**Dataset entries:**
-- Opening Marker --

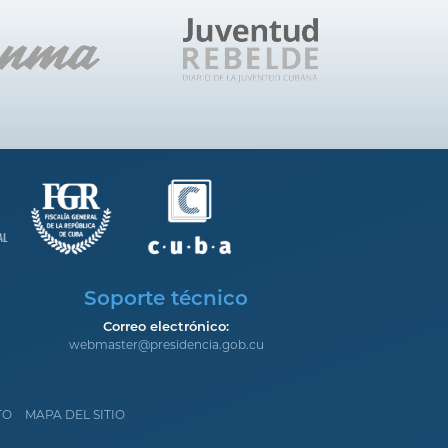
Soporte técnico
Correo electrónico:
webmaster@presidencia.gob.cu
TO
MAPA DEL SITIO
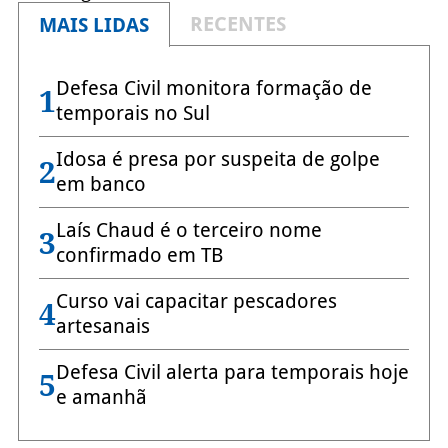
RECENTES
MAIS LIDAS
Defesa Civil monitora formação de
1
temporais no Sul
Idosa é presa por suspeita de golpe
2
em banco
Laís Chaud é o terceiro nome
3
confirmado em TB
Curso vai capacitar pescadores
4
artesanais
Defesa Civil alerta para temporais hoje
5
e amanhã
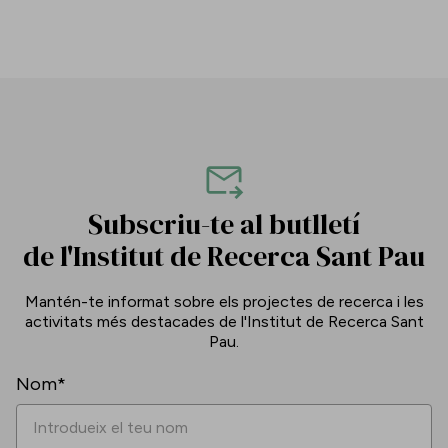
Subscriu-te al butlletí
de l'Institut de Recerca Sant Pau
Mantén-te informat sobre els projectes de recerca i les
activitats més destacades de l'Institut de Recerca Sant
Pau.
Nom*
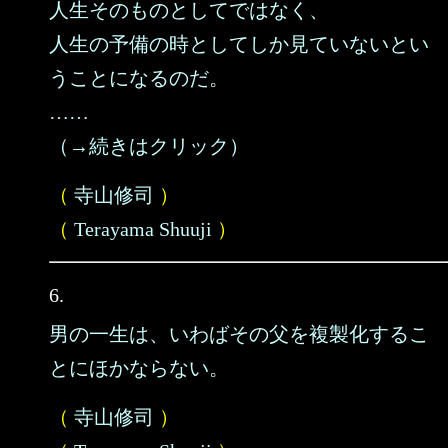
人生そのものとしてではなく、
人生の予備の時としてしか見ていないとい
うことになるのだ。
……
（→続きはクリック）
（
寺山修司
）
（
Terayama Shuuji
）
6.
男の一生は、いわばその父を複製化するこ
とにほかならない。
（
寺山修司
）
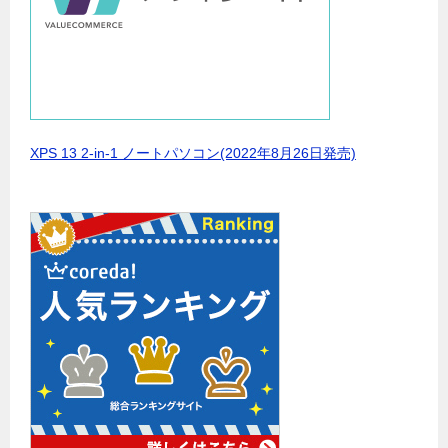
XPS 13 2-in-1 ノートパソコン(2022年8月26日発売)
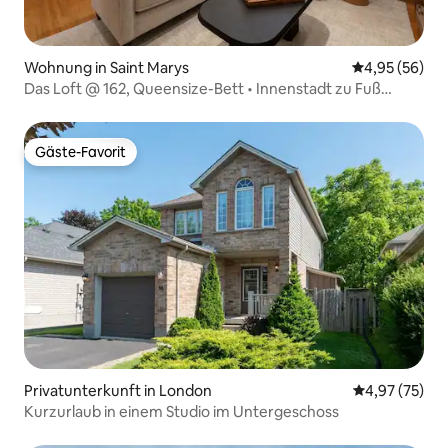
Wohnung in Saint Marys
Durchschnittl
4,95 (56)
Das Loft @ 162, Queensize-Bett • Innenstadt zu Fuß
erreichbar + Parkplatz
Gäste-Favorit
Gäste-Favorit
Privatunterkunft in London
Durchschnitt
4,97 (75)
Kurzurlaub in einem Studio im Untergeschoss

-- Closing Marker --

**What the task requires:** Please copy the text of every record above verbatim, leaving out the pictures.

**Result of the exercise:**
Soporte técnico
Correo electrónico:
webmaster@presidencia.gob.cu
TO
MAPA DEL SITIO
RECENTES
MAIS LIDAS
Defesa Civil monitora formação de
1
temporais no Sul
Idosa é presa por suspeita de golpe
2
em banco
Laís Chaud é o terceiro nome
3
confirmado em TB
Curso vai capacitar pescadores
4
artesanais
Defesa Civil alerta para temporais hoje
5
e amanhã
Subscriu-te al butlletí
de l'Institut de Recerca Sant Pau
Mantén-te informat sobre els projectes de recerca i les
activitats més destacades de l'Institut de Recerca Sant
Pau.
Nom*
人生そのものとしてではなく、
人生の予備の時としてしか見ていないとい
うことになるのだ。
……
（→続きはクリック）
（
寺山修司
）
（
Terayama Shuuji
）
6.
男の一生は、いわばその父を複製化するこ
とにほかならない。
（
寺山修司
）
XPS 13 2-in-1 ノートパソコン(2022年8月26日発売)
Wohnung in Saint Marys
Durchschnittl
4,95 (56)
Das Loft @ 162, Queensize-Bett • Innenstadt zu Fuß
erreichbar + Parkplatz
Gäste-Favorit
Gäste-Favorit
Privatunterkunft in London
Durchschnitt
4,97 (75)
Kurzurlaub in einem Studio im Untergeschoss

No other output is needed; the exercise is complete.